8. Where a student is known to have been eligible for Free School Meals (FSM) in the previous six years.
9. Other individual circumstances that may have disrupted or adversely affected an applicant’s education and achievement, as outlined in an Extenuating Circumstances Form.
How is contextual information used?
Applicants who have been flagged for the attention of the admissions selector will receive additional consideration.The selector may use this information in the following ways:
- to make an applicant a standard offer where the applicant’s academic record (eg, GCSEs/AS levels or equivalent) or personal statement may be marginally less competitive than the cohort overall
- to make an applicant a standard offer where the applicant is predicted marginally below the usual entry requirements
- when making confirmation decisions for offer holders that have marginally failed to meet the entry criteria (usually this means one grade below the standard entry requirements).

• **Exercises to complete**:
a: Edit the passage on contextual admissions by replacing "Extenuating Circumstances Form" with "Special Circumstances Form", and give it again between "9. Other individual" and "contextual information used?", inclusive.
b: Please translate this sentence from the passage on contextual admissions into Spanish: "How is contextual information used?"
c: Continue the passage on contextual admissions from the point where it stops.
The records are separate material and have no connection to the passage on contextual admissions.

Collection entries
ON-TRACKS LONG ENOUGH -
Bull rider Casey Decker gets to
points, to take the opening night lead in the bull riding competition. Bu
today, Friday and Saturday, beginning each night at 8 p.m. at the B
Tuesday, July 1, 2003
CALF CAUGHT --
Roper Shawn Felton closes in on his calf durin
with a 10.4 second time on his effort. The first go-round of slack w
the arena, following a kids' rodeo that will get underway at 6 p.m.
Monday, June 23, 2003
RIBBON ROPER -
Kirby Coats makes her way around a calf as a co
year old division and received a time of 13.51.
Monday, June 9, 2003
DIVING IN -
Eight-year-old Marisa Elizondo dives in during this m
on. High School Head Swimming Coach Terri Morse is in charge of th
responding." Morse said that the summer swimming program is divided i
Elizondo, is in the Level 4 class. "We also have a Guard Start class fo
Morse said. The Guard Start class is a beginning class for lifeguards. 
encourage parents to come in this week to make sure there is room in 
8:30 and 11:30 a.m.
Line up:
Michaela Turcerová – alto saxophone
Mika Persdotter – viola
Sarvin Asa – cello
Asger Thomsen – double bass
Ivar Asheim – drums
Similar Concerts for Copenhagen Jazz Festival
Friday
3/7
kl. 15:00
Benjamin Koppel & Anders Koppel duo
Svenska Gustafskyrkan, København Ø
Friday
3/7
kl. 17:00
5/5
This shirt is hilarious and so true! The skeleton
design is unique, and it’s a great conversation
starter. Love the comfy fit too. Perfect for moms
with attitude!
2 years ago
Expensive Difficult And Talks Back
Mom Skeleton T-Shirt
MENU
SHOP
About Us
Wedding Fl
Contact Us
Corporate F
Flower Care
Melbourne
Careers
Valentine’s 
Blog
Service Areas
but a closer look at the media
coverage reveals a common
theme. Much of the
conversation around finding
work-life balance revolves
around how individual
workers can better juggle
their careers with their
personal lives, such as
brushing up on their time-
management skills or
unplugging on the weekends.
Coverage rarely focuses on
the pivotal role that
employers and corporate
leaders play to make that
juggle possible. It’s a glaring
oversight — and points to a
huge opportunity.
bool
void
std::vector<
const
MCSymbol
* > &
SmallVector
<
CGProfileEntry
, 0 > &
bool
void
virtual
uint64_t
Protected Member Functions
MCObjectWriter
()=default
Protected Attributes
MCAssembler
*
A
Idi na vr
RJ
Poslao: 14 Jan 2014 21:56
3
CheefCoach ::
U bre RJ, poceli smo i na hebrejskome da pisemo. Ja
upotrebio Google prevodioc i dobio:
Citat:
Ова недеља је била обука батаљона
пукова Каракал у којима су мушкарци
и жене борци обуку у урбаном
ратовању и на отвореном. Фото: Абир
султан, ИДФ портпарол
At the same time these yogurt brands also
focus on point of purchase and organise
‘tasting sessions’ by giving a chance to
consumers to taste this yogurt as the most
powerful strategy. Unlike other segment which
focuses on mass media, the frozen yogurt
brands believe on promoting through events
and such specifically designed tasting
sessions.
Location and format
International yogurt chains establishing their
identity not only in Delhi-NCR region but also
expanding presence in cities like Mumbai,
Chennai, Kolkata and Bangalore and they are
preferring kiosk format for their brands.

• **Responses in order**:
a:
9. Other individual circumstances that may have disrupted or adversely affected an applicant’s education and achievement, as outlined in an Special Circumstances Form.
How is contextual information used?

b: ¿Cómo se utiliza la información contextual?

c:
Eligibility for Contextual offers
Eligible students (Home UK students flagged with a home postcode that is classified as TUNDRA Quintile 1, as care experienced, as eligible for Free School Meals, or a participant in a specified LSE WP programme or a Sutton Trust Pathways programme), may be considered for a contextual offer. The contextual offer will be one grade lower than the standard offer for the programme (with the exception of LLB Laws, BA/BSc Anthropology, BA Geography, BSc Geography with Economics, BSc Environment and Development, BSc Environmental Policy with Economics, and BSc International Social and Public Policy, where the contextual offer will be 2 grades lower than the standard offer). Any mathematics requirement must still be met.
All academic departments are participating in the contextual offer scheme.
The contextual offer grades are listed alongside the standard offer A-level and IB entry requirements on the relevant programme pages.
Contextual information is used as part of the holistic admissions assessment and applicants are assessed alongside all other similar applicants, therefore having a contextual flag does not guarantee that an offer will be made.